▸ ABOUT THIS TASK:
In the listing below, how many lines carry the word "Equatio"? Reply with only the number.

▸ PROVIDED DATA:
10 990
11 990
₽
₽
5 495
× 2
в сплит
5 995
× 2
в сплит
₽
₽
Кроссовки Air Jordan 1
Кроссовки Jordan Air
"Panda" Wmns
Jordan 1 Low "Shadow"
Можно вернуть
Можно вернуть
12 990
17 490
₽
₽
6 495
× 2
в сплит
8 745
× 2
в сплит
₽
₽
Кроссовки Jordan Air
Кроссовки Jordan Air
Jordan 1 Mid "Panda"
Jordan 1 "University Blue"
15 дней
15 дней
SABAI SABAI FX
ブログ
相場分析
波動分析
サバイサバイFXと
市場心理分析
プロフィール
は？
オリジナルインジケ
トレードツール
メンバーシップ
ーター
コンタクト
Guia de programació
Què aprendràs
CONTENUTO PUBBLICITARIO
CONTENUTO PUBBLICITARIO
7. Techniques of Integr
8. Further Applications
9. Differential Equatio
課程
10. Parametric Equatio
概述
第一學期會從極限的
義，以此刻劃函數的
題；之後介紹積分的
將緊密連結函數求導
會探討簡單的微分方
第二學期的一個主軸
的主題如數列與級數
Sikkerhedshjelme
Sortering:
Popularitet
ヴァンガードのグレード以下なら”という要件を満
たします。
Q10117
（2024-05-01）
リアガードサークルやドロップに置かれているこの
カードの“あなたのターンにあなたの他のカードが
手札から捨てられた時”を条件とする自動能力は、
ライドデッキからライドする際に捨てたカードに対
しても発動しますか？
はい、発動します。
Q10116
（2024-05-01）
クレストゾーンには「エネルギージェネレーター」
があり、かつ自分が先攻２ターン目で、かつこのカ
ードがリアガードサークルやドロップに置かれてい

▸ RESPONSE AREA:
2